$$ \newcommand{\tp}{\thinspace .} $$

This chapter is taken from the book A Primer on Scientific Programming with Python by H. P. Langtangen, 5th edition, Springer, 2016.

Summary

Chapter topics

While loops

Loops are used to repeat a collection of program statements several times. The statements that belong to the loop must be consistently indented in Python. A while loop runs as long as a condition evaluates to True:

>>> t = 0; dt = 0.5; T = 2
>>> while t <= T:
...      print t
...      t += dt
...
0
0.5
1.0
1.5
2.0
>>> print 'Final t:', t, '; t <= T is', t <= T
Final t: 2.5 ; t <= T is False

Lists

A list is used to collect a number of values or variables in an ordered sequence.

>>> mylist = [t, dt, T, 'mynumbers.dat', 100]
A list element can be any Python object, including numbers, strings, functions, and other lists, for instance.

The table below shows some important list operations (only a subset of these are explained in the present document).

◆ **DATA LISTING**:
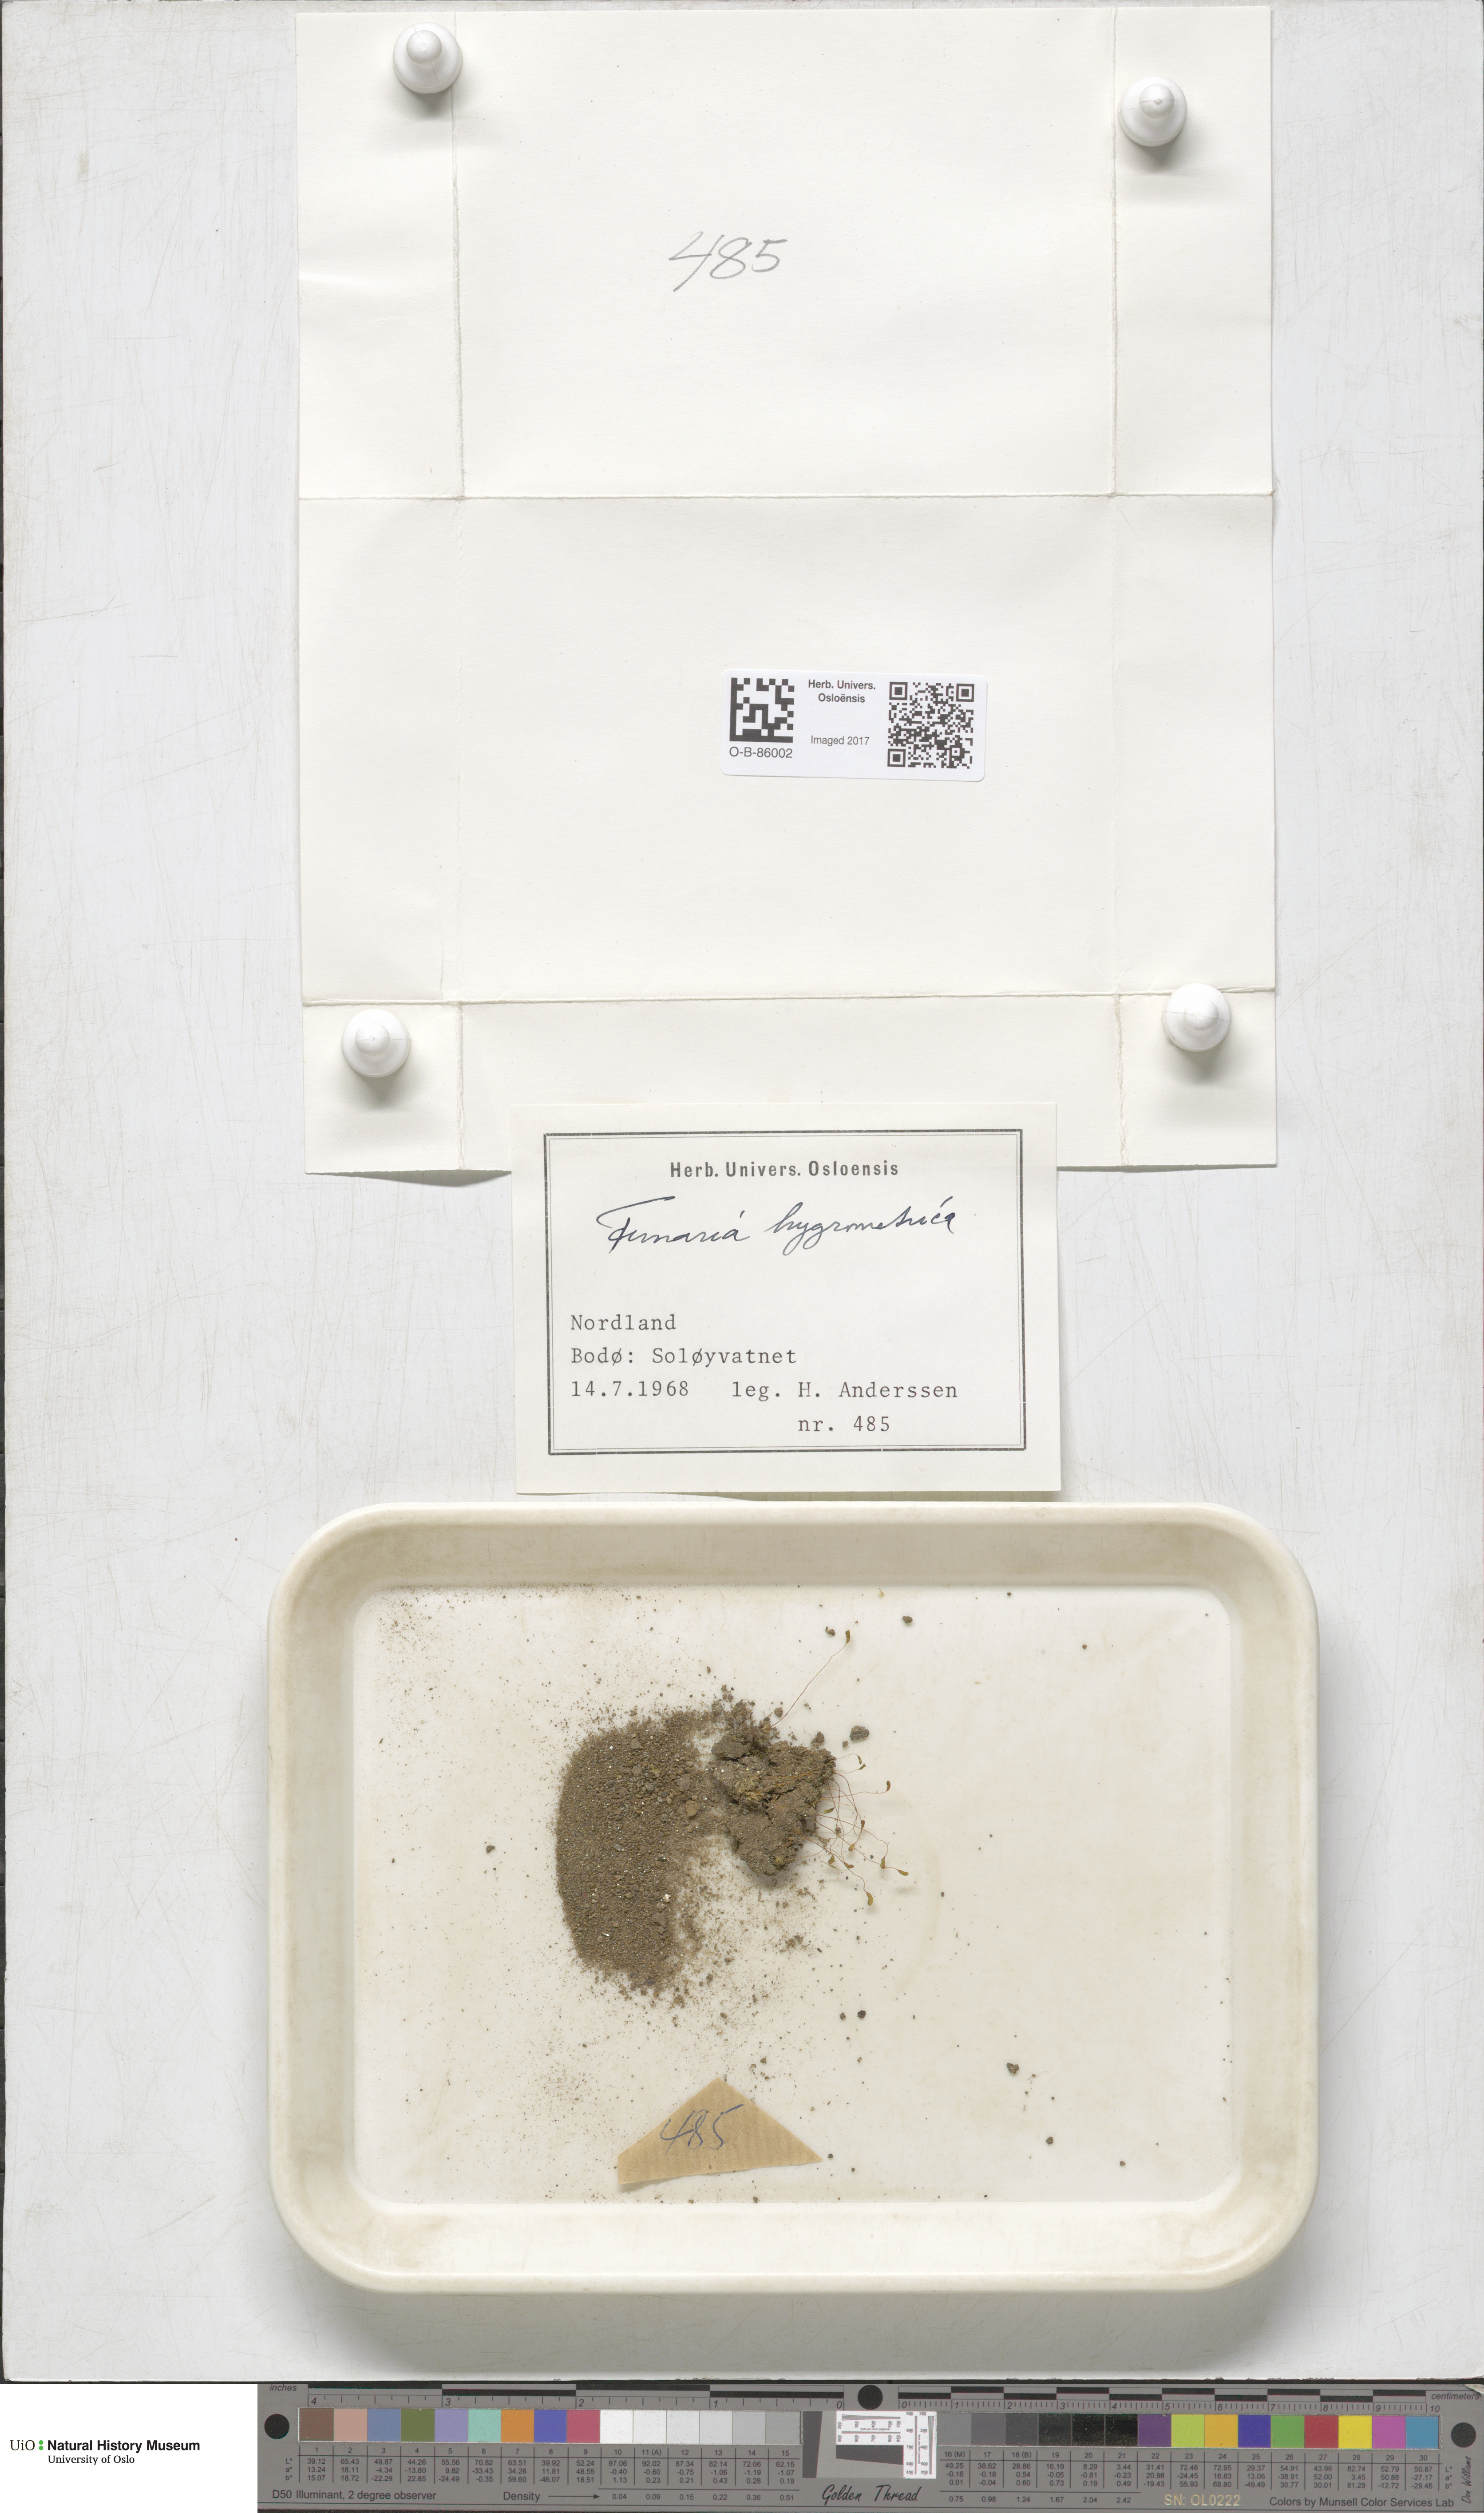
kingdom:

* * *

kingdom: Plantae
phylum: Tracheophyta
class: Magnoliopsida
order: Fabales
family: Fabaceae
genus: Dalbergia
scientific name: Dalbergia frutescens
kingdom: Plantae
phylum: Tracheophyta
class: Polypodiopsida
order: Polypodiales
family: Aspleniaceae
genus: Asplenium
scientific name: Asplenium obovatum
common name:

◆ **TASKS FOR THIS EXERCISE**:
• 1. For the text on while loops and lists, say whether each statement agrees with it, answering yes or no and quoting the deciding words of the text. (a) A while loop keeps running as long as its condition evaluates to True. (b) A list element can only be a number or a string. (c) The document explains every list operation shown in the table.
• 2. Output the part of the text on while loops and lists that begins at the words "A list is used" and stops after "the present document).".

◆ **PROBLEM SOLUTIONS**:
• 1.
(a) Yes: "A while loop runs as long as a condition evaluates to True"
(b) No: "A list element can be any Python object, including numbers, strings, functions, and other lists, for instance."
(c) No: "(only a subset of these are explained in the present document)"

• 2.
A list is used to collect a number of values or variables in an ordered sequence.

>>> mylist = [t, dt, T, 'mynumbers.dat', 100]
A list element can be any Python object, including numbers, strings, functions, and other lists, for instance.

The table below shows some important list operations (only a subset of these are explained in the present document).